▸ **Exercise details**: Once the line with "M638,717l25,-331 22,-99 31,-78" is found in the data, output it and each following line exactly, up to and including the line with "M1323,607c2,-31 25,-58 42,-84", and nothing before or after.

▸ **Given information**:
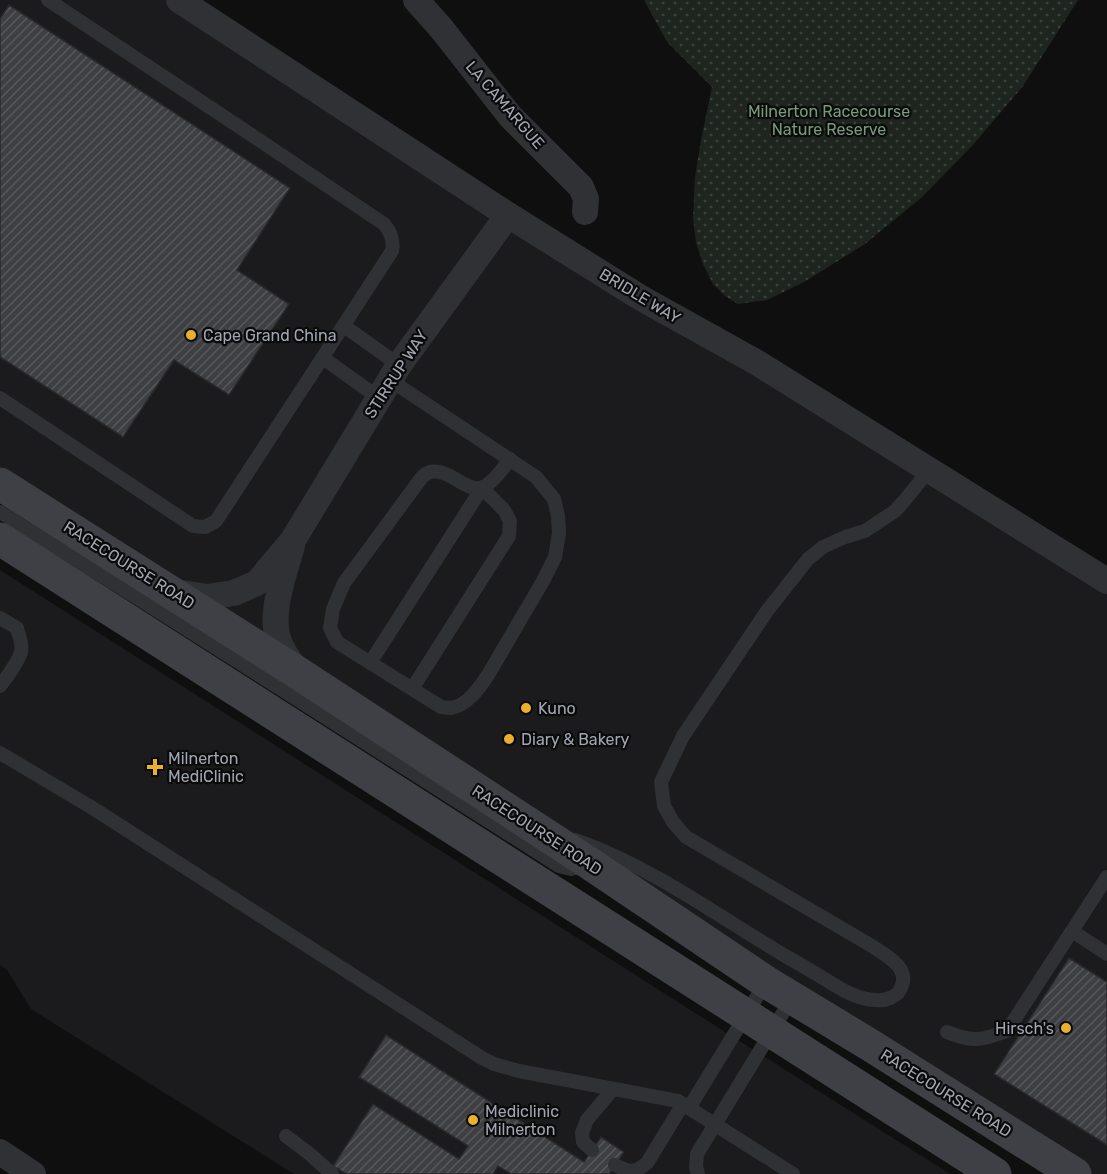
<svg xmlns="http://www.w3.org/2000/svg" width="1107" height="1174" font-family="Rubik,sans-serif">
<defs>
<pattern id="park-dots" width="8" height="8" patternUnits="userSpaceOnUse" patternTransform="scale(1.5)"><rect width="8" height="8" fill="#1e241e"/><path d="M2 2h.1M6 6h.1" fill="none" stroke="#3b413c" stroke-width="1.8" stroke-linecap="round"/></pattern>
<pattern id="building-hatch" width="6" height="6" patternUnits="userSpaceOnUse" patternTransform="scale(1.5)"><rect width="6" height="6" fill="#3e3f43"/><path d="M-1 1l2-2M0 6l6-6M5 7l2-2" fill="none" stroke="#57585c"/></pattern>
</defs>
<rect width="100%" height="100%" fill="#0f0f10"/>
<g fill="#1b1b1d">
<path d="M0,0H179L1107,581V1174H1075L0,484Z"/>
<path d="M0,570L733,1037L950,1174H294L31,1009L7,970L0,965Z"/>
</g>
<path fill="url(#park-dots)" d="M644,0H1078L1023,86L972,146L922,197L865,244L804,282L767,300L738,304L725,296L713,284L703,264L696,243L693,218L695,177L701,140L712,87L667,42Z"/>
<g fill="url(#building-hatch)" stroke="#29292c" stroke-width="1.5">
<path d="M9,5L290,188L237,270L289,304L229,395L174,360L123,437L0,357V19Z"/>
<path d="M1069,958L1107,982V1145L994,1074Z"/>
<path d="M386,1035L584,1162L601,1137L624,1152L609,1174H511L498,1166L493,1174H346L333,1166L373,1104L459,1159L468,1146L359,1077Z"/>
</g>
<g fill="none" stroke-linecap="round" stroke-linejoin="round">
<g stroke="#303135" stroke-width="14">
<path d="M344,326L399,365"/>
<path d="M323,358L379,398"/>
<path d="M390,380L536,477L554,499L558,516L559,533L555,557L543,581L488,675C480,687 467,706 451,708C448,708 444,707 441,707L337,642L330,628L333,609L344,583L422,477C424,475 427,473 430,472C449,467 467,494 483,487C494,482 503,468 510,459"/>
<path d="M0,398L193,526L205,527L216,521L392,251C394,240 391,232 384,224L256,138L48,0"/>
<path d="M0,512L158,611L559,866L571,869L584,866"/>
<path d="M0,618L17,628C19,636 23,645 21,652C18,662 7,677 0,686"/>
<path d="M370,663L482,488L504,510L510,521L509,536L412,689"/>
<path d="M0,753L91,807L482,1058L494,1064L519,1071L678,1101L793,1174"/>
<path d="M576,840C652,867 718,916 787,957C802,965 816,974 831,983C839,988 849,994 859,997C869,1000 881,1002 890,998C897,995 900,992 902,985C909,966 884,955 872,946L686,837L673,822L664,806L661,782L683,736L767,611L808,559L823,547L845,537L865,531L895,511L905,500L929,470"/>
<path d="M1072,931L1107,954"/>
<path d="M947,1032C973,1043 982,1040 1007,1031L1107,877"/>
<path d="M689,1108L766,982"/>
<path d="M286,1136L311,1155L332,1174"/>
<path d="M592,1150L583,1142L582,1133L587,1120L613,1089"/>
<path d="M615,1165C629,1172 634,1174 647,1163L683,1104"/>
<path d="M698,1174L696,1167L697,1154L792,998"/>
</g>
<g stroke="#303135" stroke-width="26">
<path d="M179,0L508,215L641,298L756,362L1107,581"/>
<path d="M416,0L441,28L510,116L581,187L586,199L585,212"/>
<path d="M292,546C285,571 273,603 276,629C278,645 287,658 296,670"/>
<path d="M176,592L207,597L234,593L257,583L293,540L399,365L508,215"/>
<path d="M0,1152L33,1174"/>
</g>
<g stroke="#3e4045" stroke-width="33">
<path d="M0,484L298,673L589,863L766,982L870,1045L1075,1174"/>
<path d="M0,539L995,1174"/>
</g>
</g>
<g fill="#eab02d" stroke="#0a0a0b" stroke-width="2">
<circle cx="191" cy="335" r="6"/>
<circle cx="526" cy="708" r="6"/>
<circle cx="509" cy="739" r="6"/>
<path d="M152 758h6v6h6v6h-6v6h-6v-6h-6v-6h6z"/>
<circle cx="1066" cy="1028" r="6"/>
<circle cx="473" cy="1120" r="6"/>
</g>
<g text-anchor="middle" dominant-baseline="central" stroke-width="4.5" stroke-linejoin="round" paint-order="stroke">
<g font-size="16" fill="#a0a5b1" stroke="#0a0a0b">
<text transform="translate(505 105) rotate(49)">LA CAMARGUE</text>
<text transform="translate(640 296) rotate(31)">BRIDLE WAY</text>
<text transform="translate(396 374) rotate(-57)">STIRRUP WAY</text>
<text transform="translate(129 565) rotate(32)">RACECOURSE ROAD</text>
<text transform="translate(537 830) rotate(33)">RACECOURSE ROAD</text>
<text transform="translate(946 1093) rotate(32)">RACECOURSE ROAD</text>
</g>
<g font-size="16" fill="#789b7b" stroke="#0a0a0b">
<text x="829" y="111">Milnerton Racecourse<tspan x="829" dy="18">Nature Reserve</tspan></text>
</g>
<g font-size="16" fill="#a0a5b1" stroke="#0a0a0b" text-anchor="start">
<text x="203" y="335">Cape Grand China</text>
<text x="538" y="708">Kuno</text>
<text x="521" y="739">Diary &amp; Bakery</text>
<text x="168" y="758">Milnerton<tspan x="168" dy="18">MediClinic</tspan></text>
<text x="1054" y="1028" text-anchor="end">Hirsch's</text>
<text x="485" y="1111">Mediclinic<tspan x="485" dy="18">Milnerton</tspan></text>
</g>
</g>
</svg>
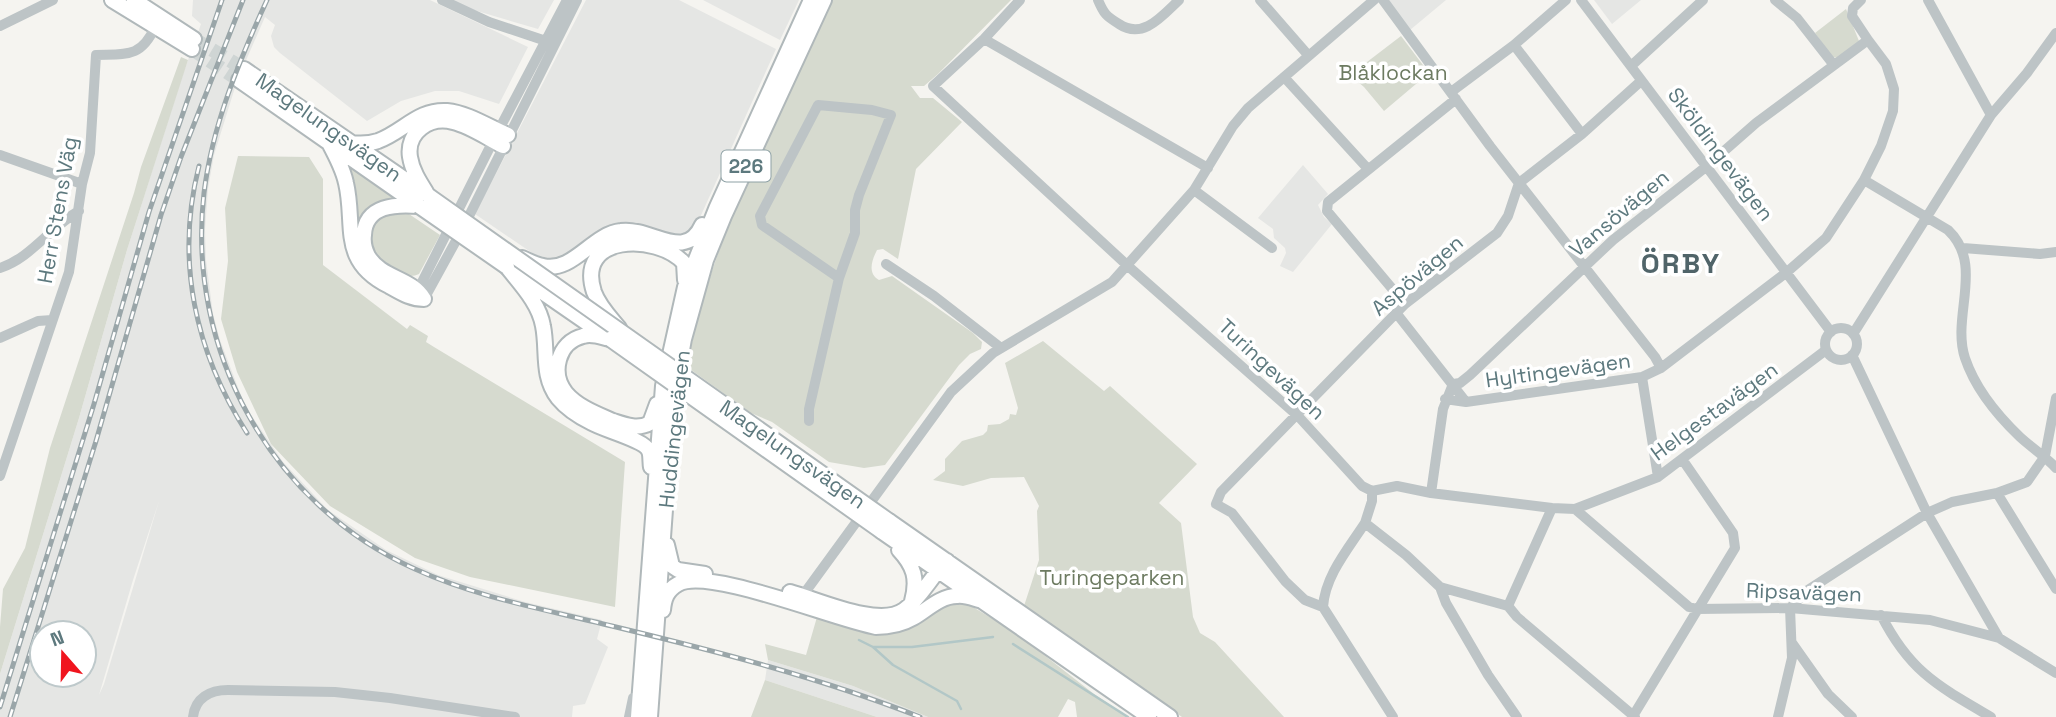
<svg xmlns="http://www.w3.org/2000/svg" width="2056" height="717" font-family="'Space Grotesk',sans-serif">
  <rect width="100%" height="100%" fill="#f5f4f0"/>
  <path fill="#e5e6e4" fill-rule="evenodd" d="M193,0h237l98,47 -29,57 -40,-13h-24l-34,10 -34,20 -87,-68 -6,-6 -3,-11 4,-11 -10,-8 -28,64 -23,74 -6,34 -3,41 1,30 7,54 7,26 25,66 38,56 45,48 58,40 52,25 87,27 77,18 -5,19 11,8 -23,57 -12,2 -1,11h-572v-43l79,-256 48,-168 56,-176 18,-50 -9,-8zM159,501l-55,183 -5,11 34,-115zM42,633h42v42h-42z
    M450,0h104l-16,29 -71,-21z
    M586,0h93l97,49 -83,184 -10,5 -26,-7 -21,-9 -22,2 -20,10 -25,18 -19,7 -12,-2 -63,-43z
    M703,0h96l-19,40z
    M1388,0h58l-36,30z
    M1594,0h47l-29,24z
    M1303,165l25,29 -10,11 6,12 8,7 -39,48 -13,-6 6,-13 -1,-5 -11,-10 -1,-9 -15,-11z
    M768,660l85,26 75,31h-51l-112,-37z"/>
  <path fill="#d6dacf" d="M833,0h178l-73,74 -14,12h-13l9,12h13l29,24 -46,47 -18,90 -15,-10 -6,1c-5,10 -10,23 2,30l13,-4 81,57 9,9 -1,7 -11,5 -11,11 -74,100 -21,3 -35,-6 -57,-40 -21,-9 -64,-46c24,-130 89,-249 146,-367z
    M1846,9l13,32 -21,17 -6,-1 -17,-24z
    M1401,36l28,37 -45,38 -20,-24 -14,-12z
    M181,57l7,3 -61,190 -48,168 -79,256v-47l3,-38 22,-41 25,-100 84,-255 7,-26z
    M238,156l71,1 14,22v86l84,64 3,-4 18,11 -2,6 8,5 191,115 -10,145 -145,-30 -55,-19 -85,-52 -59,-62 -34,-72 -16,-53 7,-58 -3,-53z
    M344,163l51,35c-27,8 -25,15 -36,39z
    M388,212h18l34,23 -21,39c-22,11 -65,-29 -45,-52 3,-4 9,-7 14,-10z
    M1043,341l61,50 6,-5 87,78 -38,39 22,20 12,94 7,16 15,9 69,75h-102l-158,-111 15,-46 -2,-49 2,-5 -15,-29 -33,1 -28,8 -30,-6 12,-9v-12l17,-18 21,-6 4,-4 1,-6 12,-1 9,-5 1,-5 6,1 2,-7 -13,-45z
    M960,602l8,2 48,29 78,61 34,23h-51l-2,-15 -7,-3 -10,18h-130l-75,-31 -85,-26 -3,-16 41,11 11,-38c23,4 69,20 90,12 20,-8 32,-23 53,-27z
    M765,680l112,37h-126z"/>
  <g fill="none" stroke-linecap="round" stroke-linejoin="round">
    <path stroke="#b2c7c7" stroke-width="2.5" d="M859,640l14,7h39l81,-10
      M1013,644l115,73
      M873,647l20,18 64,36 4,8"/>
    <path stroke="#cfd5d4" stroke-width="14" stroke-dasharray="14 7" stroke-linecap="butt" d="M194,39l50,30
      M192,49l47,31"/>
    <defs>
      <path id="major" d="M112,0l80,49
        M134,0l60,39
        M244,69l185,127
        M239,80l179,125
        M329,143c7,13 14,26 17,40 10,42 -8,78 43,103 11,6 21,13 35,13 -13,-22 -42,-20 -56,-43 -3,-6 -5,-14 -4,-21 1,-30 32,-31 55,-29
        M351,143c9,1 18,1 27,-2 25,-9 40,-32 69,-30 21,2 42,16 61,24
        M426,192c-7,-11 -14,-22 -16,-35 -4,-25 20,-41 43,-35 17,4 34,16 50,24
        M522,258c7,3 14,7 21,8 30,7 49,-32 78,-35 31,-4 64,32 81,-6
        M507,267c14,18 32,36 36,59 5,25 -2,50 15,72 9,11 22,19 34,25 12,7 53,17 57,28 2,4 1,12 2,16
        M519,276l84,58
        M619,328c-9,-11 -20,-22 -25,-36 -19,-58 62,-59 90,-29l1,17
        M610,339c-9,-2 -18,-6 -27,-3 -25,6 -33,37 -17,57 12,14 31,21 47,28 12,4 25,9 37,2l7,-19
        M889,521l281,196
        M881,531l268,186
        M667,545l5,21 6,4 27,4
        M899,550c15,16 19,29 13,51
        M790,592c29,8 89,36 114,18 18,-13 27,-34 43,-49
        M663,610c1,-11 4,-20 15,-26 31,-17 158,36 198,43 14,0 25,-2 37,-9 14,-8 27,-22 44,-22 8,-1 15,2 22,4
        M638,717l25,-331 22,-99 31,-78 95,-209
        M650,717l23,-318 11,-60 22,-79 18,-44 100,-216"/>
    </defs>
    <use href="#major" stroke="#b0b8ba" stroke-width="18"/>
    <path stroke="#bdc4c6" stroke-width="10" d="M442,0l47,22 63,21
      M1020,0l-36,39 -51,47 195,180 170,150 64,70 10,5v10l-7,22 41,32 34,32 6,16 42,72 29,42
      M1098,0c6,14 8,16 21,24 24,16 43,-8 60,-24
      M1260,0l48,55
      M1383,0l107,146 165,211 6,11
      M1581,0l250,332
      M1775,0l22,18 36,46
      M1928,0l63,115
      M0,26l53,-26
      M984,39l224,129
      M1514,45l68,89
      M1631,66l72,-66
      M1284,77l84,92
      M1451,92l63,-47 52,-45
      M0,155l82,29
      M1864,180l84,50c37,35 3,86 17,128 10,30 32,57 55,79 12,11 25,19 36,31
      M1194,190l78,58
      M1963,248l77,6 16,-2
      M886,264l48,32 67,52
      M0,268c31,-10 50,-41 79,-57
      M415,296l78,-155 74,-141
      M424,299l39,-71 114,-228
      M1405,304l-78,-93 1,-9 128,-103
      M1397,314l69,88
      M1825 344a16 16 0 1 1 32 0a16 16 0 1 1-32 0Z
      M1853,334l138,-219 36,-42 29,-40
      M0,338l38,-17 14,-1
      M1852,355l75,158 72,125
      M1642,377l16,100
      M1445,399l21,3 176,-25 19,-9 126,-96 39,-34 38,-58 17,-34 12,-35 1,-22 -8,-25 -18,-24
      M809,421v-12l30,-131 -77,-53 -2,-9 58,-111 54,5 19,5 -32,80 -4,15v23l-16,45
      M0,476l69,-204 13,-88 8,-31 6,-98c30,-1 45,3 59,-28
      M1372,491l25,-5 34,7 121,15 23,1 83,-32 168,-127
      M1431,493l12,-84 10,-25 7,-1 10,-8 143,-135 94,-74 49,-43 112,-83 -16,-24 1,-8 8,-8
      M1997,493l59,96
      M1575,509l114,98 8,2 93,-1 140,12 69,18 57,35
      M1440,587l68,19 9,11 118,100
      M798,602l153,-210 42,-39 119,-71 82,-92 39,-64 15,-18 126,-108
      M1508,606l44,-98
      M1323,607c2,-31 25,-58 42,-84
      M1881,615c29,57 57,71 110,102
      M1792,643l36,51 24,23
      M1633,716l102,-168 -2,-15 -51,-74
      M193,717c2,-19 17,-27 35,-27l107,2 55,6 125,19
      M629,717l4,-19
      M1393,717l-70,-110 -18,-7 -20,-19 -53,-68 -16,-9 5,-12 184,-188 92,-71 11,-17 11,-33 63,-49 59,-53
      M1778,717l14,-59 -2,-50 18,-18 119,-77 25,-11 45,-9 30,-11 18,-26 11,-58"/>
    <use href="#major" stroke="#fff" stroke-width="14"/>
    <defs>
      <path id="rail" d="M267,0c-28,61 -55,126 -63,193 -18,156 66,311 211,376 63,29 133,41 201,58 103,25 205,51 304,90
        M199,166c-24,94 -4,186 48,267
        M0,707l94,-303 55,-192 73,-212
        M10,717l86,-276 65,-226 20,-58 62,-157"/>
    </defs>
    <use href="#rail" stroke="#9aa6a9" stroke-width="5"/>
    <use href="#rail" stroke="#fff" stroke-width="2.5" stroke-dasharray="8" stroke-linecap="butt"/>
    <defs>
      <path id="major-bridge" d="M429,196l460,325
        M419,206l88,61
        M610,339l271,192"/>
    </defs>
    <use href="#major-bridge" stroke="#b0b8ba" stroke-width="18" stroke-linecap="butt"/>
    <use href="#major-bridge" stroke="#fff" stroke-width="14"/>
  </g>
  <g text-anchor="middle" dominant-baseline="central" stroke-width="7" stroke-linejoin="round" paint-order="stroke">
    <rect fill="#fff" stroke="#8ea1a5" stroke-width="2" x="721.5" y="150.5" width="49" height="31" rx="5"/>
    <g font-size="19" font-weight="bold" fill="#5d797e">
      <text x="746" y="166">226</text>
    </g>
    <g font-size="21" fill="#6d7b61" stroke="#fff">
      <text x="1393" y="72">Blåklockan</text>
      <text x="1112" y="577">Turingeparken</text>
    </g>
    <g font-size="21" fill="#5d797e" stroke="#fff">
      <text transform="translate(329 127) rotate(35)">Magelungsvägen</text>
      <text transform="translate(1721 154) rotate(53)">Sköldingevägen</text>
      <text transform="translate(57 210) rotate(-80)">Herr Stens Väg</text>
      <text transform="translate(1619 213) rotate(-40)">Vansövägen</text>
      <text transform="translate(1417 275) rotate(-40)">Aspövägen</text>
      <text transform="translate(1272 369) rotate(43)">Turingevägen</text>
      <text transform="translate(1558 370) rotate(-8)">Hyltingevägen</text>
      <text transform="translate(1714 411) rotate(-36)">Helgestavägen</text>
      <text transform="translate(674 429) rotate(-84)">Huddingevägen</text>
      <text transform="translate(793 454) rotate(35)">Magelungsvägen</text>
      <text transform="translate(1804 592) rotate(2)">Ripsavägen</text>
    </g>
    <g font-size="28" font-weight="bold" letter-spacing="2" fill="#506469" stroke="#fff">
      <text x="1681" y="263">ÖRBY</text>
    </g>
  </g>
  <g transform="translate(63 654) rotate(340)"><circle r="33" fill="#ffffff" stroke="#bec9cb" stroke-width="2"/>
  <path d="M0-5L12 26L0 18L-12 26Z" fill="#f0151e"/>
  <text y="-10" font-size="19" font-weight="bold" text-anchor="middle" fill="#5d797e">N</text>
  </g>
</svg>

▸ **Task answer**:
        M638,717l25,-331 22,-99 31,-78 95,-209
        M650,717l23,-318 11,-60 22,-79 18,-44 100,-216"/>
    </defs>
    <use href="#major" stroke="#b0b8ba" stroke-width="18"/>
    <path stroke="#bdc4c6" stroke-width="10" d="M442,0l47,22 63,21
      M1020,0l-36,39 -51,47 195,180 170,150 64,70 10,5v10l-7,22 41,32 34,32 6,16 42,72 29,42
      M1098,0c6,14 8,16 21,24 24,16 43,-8 60,-24
      M1260,0l48,55
      M1383,0l107,146 165,211 6,11
      M1581,0l250,332
      M1775,0l22,18 36,46
      M1928,0l63,115
      M0,26l53,-26
      M984,39l224,129
      M1514,45l68,89
      M1631,66l72,-66
      M1284,77l84,92
      M1451,92l63,-47 52,-45
      M0,155l82,29
      M1864,180l84,50c37,35 3,86 17,128 10,30 32,57 55,79 12,11 25,19 36,31
      M1194,190l78,58
      M1963,248l77,6 16,-2
      M886,264l48,32 67,52
      M0,268c31,-10 50,-41 79,-57
      M415,296l78,-155 74,-141
      M424,299l39,-71 114,-228
      M1405,304l-78,-93 1,-9 128,-103
      M1397,314l69,88
      M1825 344a16 16 0 1 1 32 0a16 16 0 1 1-32 0Z
      M1853,334l138,-219 36,-42 29,-40
      M0,338l38,-17 14,-1
      M1852,355l75,158 72,125
      M1642,377l16,100
      M1445,399l21,3 176,-25 19,-9 126,-96 39,-34 38,-58 17,-34 12,-35 1,-22 -8,-25 -18,-24
      M809,421v-12l30,-131 -77,-53 -2,-9 58,-111 54,5 19,5 -32,80 -4,15v23l-16,45
      M0,476l69,-204 13,-88 8,-31 6,-98c30,-1 45,3 59,-28
      M1372,491l25,-5 34,7 121,15 23,1 83,-32 168,-127
      M1431,493l12,-84 10,-25 7,-1 10,-8 143,-135 94,-74 49,-43 112,-83 -16,-24 1,-8 8,-8
      M1997,493l59,96
      M1575,509l114,98 8,2 93,-1 140,12 69,18 57,35
      M1440,587l68,19 9,11 118,100
      M798,602l153,-210 42,-39 119,-71 82,-92 39,-64 15,-18 126,-108
      M1508,606l44,-98
      M1323,607c2,-31 25,-58 42,-84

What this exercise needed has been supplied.